Text extract:
# # #

Reeves’s character relates that he is afraid of “quicksand” and offers up the following explanation.
“You’re playing, and you think everything’s going fine, but then one thing goes wrong … and another … and another … and you try to fight back, but the harder you fight, the deeper you sink … until you can’t move … you can’t breathe … because you’re in over your head. Like quicksand.”
That line from the movie perfectly describes the New York Rangers in the third period of Game 4. The harder they tried to free themselves from the Capitals “quicksand”, the depper they sank in it.
You got the feeling that once Washington tied the game at 12:07; Game 4 instantly went into overtime mode with the next goal being the winner even if it were in regulation time. It is in those types of situations where Washington’s skill level trumps the Rangers. You knew it was going to take some sort of fluky goal to win the game for the Blueshirts. In the end, it was the Capitals who scored the fluky goal.
On the plus side, two Ranger free agents to be stepped up their play and definitely earned contracts for next season. Ruslan Fedotenko has drawn much praise from Coach John Tortorella for his style of play and his potential to bring to the lineup the same attributes that Ryan Callahan brings to the table. His contributions on the second and third goals were as important as goal scorers Marian Gaborik and Brandon Dubinsky.
Matt Gilroy stepped up his play offensively and defensively and showed a physical side to his play early in the game. I am not sure if the Rangers will be able to fit him into the salary cap or how his return could affect Michael Del Zotto, but Gilroy elevated his game in the biggest game of his NHL career.
Of course what can you say about Henrik Lundqvist? His glove save on Alexander Ovechkin about midway through the first overtime was the only reason the game even went to double overtime – despite battling cramps in the overtime periods.
As they approach Game 5, the Rangers just need to reflect back to the last couple of weeks and how they responded when faced with big games – the back-to-back wins against Boston and Philadelphia, the Game 82 victory against New Jersey and Sunday afternoon’s playoff win against Washington.
The Blueshirts should not put Game 4 behind them. Rather, they should embrace it as an example of what good they can accomplish when they are on their game and it should serve as an example of what can go wrong when they deviate from their game plan.

# # #

Input rows:
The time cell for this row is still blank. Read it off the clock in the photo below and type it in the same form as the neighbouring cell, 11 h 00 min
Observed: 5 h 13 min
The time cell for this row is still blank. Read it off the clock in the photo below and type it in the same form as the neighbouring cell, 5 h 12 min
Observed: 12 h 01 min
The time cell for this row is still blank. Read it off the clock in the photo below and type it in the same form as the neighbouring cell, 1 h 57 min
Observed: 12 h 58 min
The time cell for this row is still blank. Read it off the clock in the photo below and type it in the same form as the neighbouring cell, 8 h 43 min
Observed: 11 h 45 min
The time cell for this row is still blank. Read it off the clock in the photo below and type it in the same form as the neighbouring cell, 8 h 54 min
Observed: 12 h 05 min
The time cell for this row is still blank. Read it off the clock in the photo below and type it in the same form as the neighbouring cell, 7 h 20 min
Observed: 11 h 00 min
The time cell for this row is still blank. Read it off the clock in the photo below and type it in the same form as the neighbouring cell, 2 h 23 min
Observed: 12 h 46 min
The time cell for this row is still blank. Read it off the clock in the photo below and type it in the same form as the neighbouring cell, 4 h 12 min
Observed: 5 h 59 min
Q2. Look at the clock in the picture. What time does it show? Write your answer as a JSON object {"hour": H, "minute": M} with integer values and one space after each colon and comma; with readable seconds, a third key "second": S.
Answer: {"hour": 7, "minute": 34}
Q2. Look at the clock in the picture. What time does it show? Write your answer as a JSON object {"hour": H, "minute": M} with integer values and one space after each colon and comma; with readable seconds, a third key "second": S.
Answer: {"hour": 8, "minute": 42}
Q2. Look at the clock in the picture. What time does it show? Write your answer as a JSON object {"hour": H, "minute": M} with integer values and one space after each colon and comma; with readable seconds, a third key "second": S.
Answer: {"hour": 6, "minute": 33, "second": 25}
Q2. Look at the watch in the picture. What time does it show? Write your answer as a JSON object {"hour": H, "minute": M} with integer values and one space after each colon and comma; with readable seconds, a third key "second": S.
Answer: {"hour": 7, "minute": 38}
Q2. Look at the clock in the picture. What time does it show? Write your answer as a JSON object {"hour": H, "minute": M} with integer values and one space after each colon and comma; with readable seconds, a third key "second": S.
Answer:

# # #

Problems:
A - In the Game 4 recap, which player made the glove save on Alexander Ovechkin about midway through the first overtime?
B - Please render the lines of the listing between the line holding "cell, 7 h 20 min" and the line holding "Observed: 12 h 46 min", inclusive, as a Markdown table with the columns Row and Line, leaving out blank lines.

Solutions to each task:
A - Henrik Lundqvist.

B -
| Row | Line |
|---|---|
| 1 | The time cell for this row is still blank. Read it off the clock in the photo below and type it in the same form as the neighbouring cell, 7 h 20 min |
| 2 | Observed: 11 h 00 min |
| 3 | The time cell for this row is still blank. Read it off the clock in the photo below and type it in the same form as the neighbouring cell, 2 h 23 min |
| 4 | Observed: 12 h 46 min |